[Supplied material Boundary: Start]

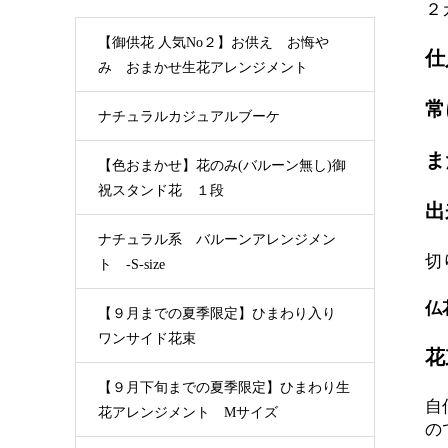
２
【御供花 人気No２】お供え お悔や
仕
み おまかせ生花アレンジメント
常
ナチュラルカジュアルブーケ
ま
【色おまかせ】花のみ(バルーン無し)御
祝スタンド花 １段
出
ナチュラル系 バルーンアレンジメン
切
ト -S-size
仏
【９月までの夏季限定】ひまわり入り
ワンサイド花束
花
【９月下旬までの夏季限定】ひまわり生
自
花アレンジメント Mサイズ
の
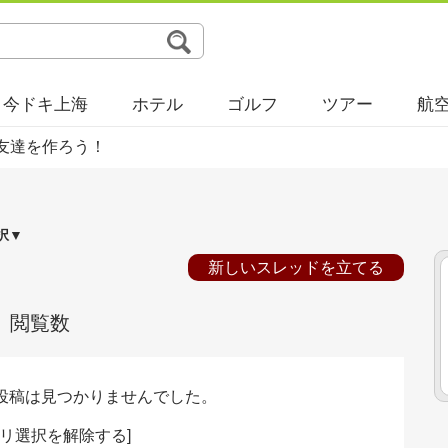
今ドキ上海
ホテル
ゴルフ
ツアー
航
友達を作ろう！
択▼
新しいスレッドを立てる
閲覧数
投稿は見つかりませんでした。
リ選択を解除する
]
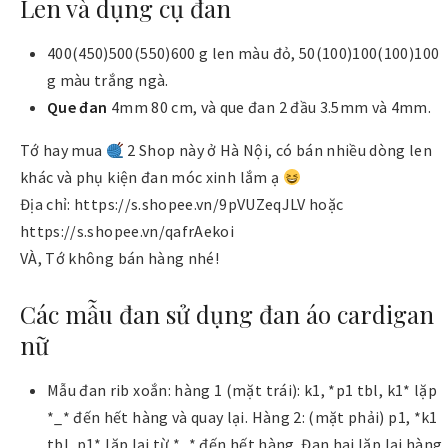
Len và dụng cụ đan
400(450)500(550)600 g len màu đỏ, 50(100)100(100)100
g màu trắng ngà.
Que đan
4mm 80 cm, và que đan 2 đầu 3.5mm và 4mm.
Tớ hay mua
2 Shop này ở Hà Nội, có bán nhiều dòng len
khác và phụ kiện đan móc xinh lắm ạ
Địa chỉ: https://s.shopee.vn/9pVUZeqJLV hoặc
https://s.shopee.vn/qafrAekoi
VÀ, Tớ không bán hàng nhé!
Các mẫu đan sử dụng đan áo cardigan
nữ
Mẫu đan rib xoắn: hàng 1 (mặt trái): k1, *p1 tbl, k1* lặp
*_* đến hết hàng và quay lại. Hàng 2: (mặt phải) p1, *k1
tbl, p1* lặp lại từ *_* đến hết hàng. Đan hai lặp lại hàng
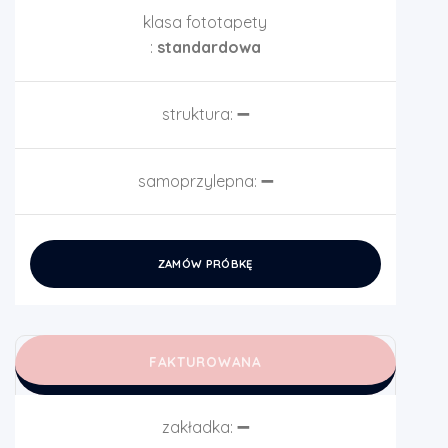
klasa fototapety
:
standardowa
struktura:
➖
samoprzylepna:
➖
ZAMÓW PRÓBKĘ
FAKTUROWANA
zakładka:
➖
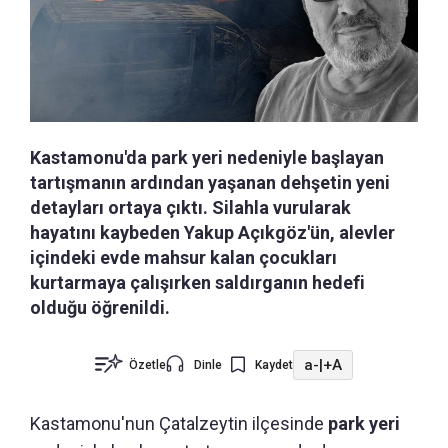
Kastamonu'da park yeri nedeniyle başlayan
tartışmanın ardından yaşanan dehşetin yeni
detayları ortaya çıktı. Silahla vurularak
hayatını kaybeden Yakup Açıkgöz'ün, alevler
içindeki evde mahsur kalan çocukları
kurtarmaya çalışırken saldırganın hedefi
olduğu öğrenildi.
a-
|
+A
Özetle
Dinle
Kaydet
Kastamonu'nun
Çatalzeytin ilçesinde
park yeri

[Supplied material Boundary: End]

- _Work request_
When you reproduce the entries above, keep every word exactly and leave out each picture.

- _Written response_
２
【御供花 人気No２】お供え お悔や
仕
み おまかせ生花アレンジメント
常
ナチュラルカジュアルブーケ
ま
【色おまかせ】花のみ(バルーン無し)御
祝スタンド花 １段
出
ナチュラル系 バルーンアレンジメン
切
ト -S-size
仏
【９月までの夏季限定】ひまわり入り
ワンサイド花束
花
【９月下旬までの夏季限定】ひまわり生
自
花アレンジメント Mサイズ
の
今ドキ上海
ホテル
ゴルフ
ツアー
航
友達を作ろう！
択▼
新しいスレッドを立てる
閲覧数
投稿は見つかりませんでした。
リ選択を解除する
]
Len và dụng cụ đan
400(450)500(550)600 g len màu đỏ, 50(100)100(100)100
g màu trắng ngà.
Que đan
4mm 80 cm, và que đan 2 đầu 3.5mm và 4mm.
Tớ hay mua
2 Shop này ở Hà Nội, có bán nhiều dòng len
khác và phụ kiện đan móc xinh lắm ạ
Địa chỉ: https://s.shopee.vn/9pVUZeqJLV hoặc
https://s.shopee.vn/qafrAekoi
VÀ, Tớ không bán hàng nhé!
Các mẫu đan sử dụng đan áo cardigan
nữ
Mẫu đan rib xoắn: hàng 1 (mặt trái): k1, *p1 tbl, k1* lặp
*_* đến hết hàng và quay lại. Hàng 2: (mặt phải) p1, *k1
tbl, p1* lặp lại từ *_* đến hết hàng. Đan hai lặp lại hàng
klasa fototapety
:
standardowa
struktura:
➖
samoprzylepna:
➖
ZAMÓW PRÓBKĘ
FAKTUROWANA
zakładka:
➖
Kastamonu'da park yeri nedeniyle başlayan
tartışmanın ardından yaşanan dehşetin yeni
detayları ortaya çıktı. Silahla vurularak
hayatını kaybeden Yakup Açıkgöz'ün, alevler
içindeki evde mahsur kalan çocukları
kurtarmaya çalışırken saldırganın hedefi
olduğu öğrenildi.
a-
|
+A
Özetle
Dinle
Kaydet
Kastamonu'nun
Çatalzeytin ilçesinde
park yeri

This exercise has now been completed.